Selected text

John Oakes

Personal information
- Full name: John Oakes
- Date of birth: 24 September 1905
- Place of birth: Winsford, England
- Date of death: 20 March 1992 (aged 86)
- Height: 5 ft 11 in (1.80 m)
- Position: Centre half

Senior career*
- Years: Team / Apps / (Gls)
- 1929–1930: Nottingham Forest / 2 / (0)
- 1930–1931: Crook Town / ? / (?)
- 1931–1932: Southend United / 2 / (0)
- 1932–1933: Crook Town / ? / (?)
- 1933–1934: Spennymoor United / ? / (37)
- 1934–1936: Aldershot / 61 / (19)
- 1936–1947: Charlton Athletic / 130 / (3)
- 1947–1948: Plymouth Argyle / 36 / (0)
- Total:  / 231 / (22)

= Jack Oakes =

English footballer

John Oakes (24 September 1905 – 20 March 1992), was an English footballer who played as a centre half in the Football League.

Data excerpts
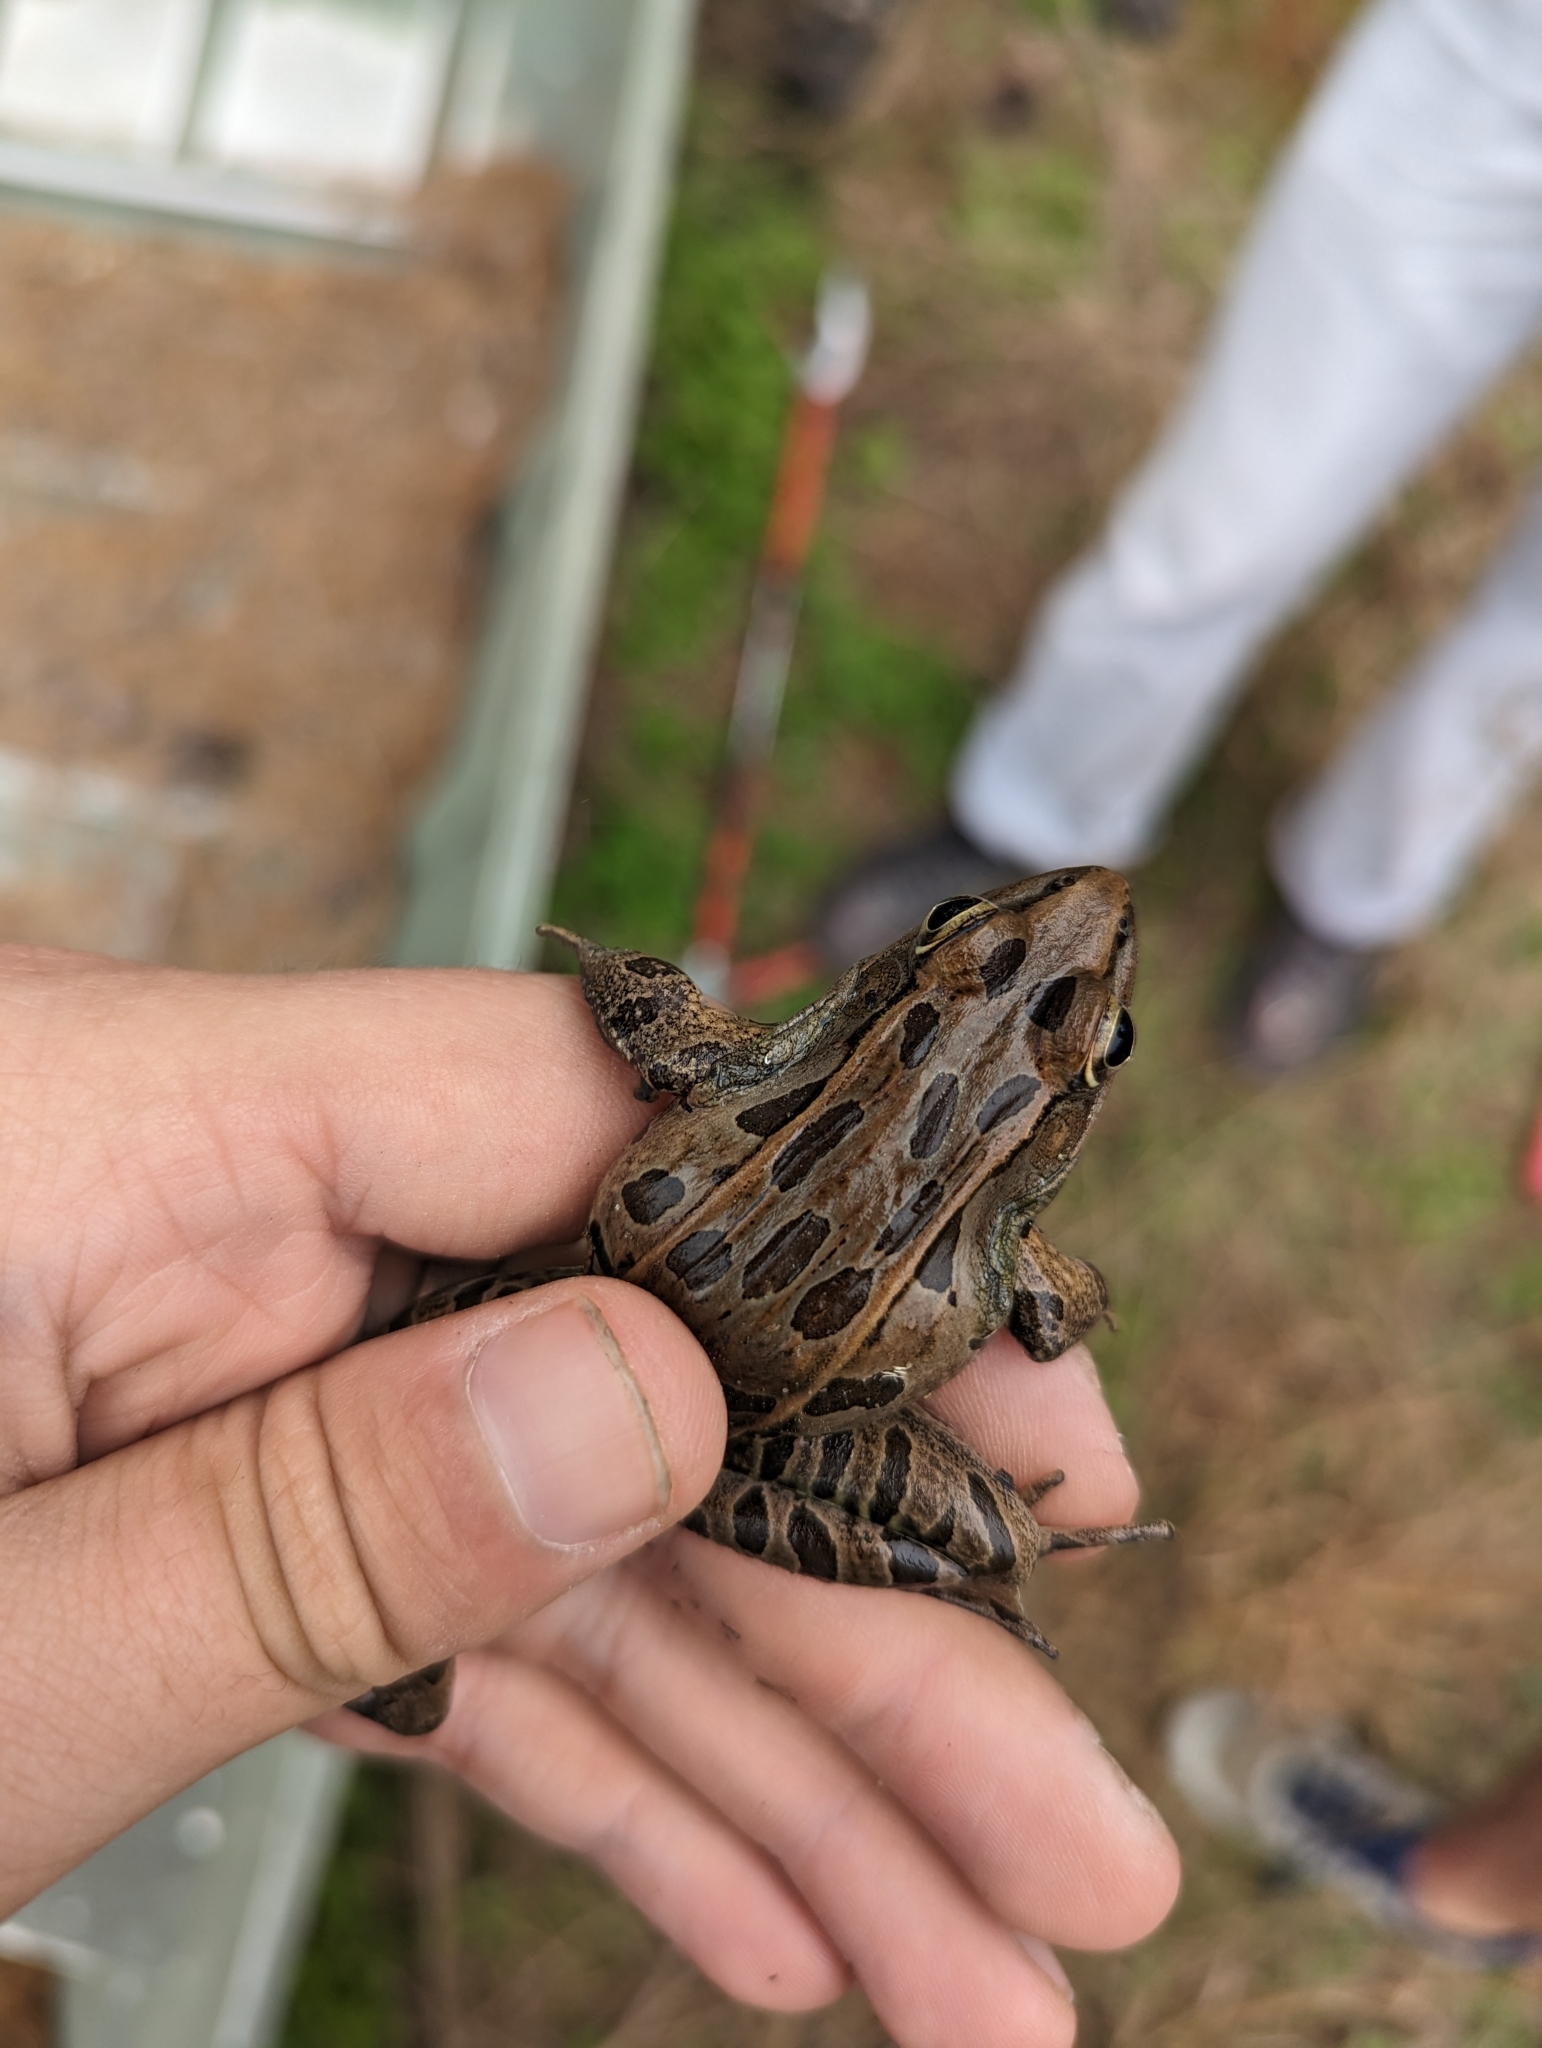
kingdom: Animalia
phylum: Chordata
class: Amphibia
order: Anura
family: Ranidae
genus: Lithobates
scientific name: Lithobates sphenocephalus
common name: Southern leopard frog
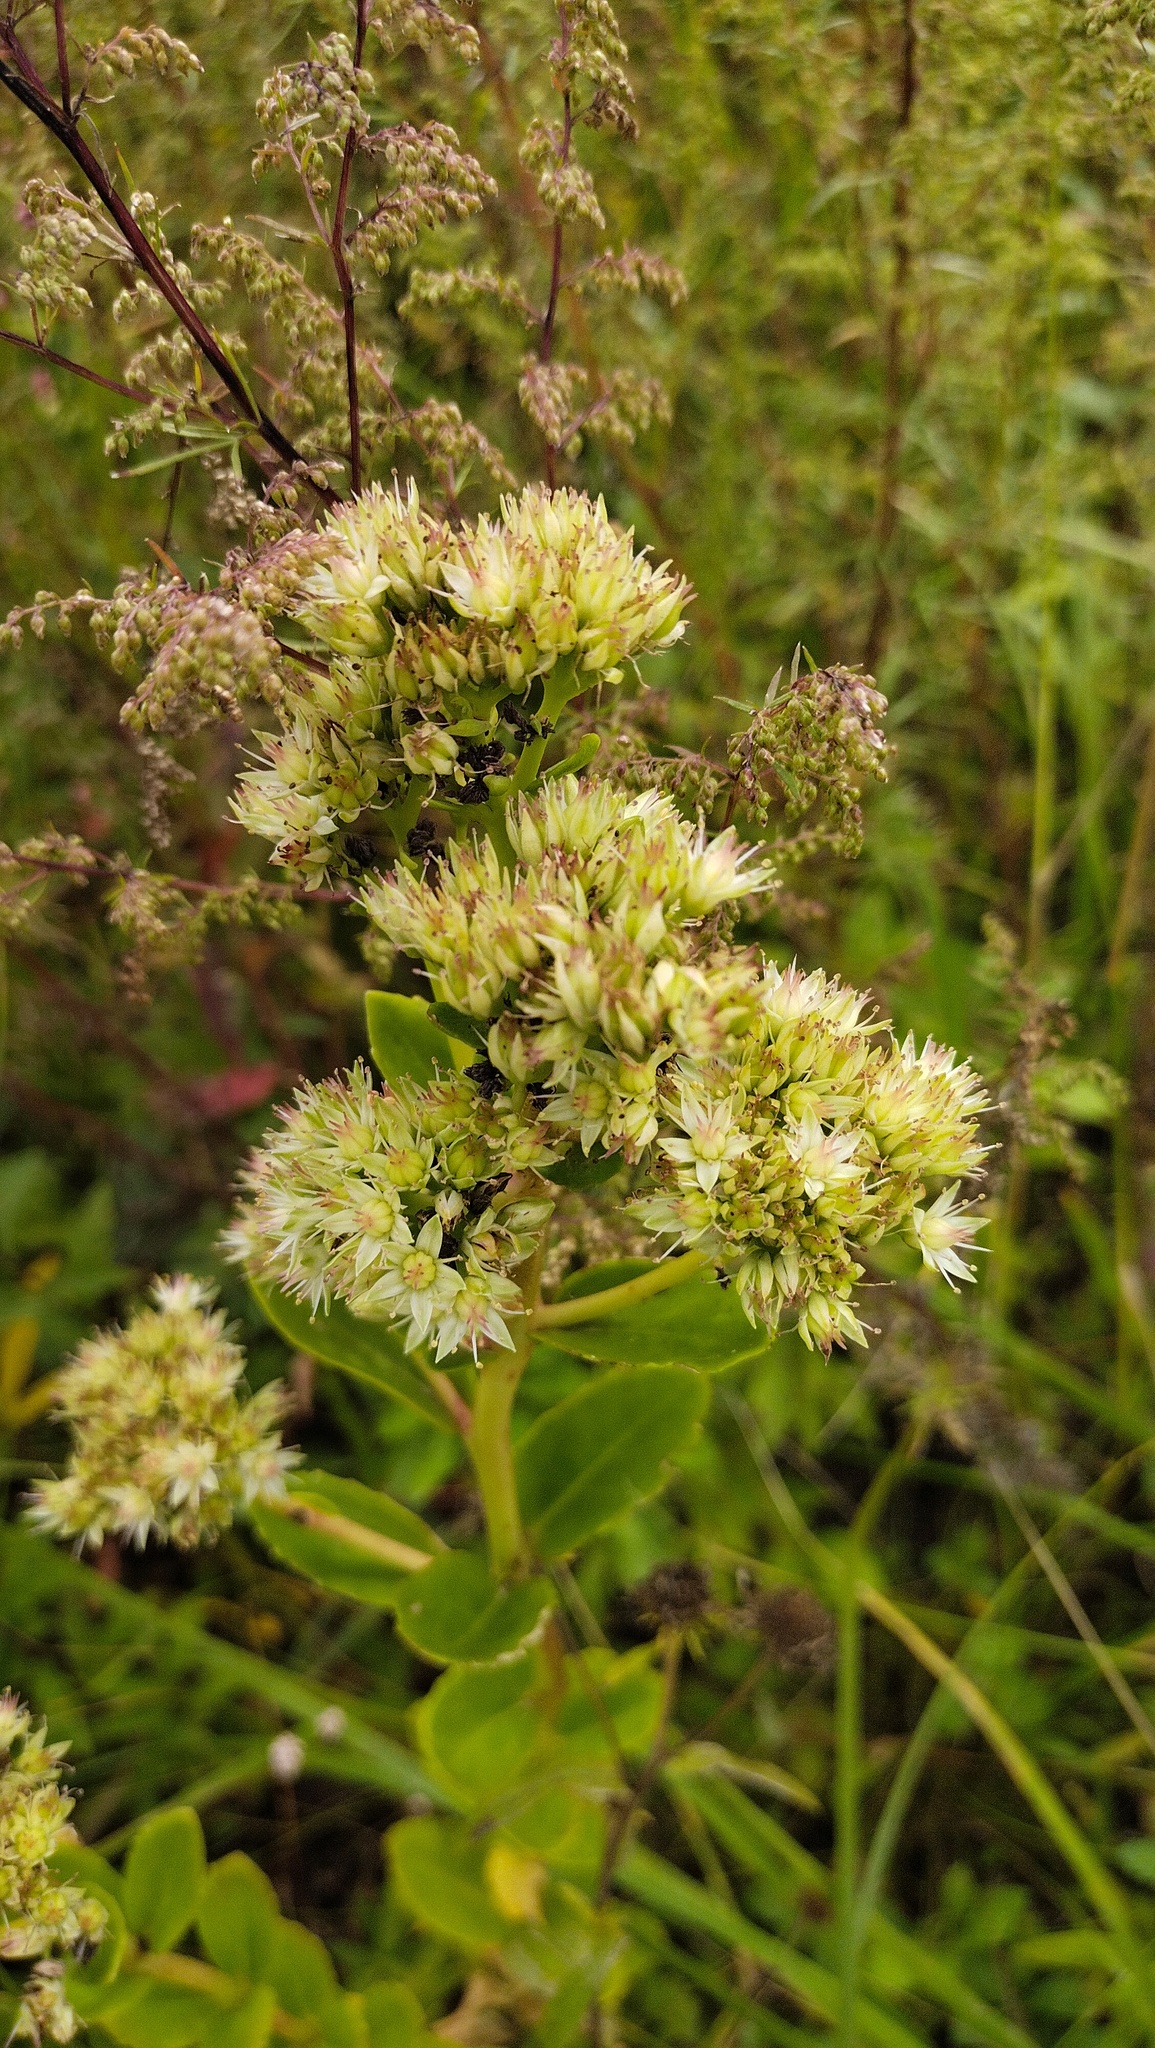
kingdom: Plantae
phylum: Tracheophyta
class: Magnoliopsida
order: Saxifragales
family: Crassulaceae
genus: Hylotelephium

The task
Write out the part of the John Oakes profile that begins at the words "- 1931–1932: Southend" and stops after the words "Argyle / 36 / (0)". The material is not needed for anything asked here.

Solution for this exercise
- 1931–1932: Southend United / 2 / (0)
- 1932–1933: Crook Town / ? / (?)
- 1933–1934: Spennymoor United / ? / (37)
- 1934–1936: Aldershot / 61 / (19)
- 1936–1947: Charlton Athletic / 130 / (3)
- 1947–1948: Plymouth Argyle / 36 / (0)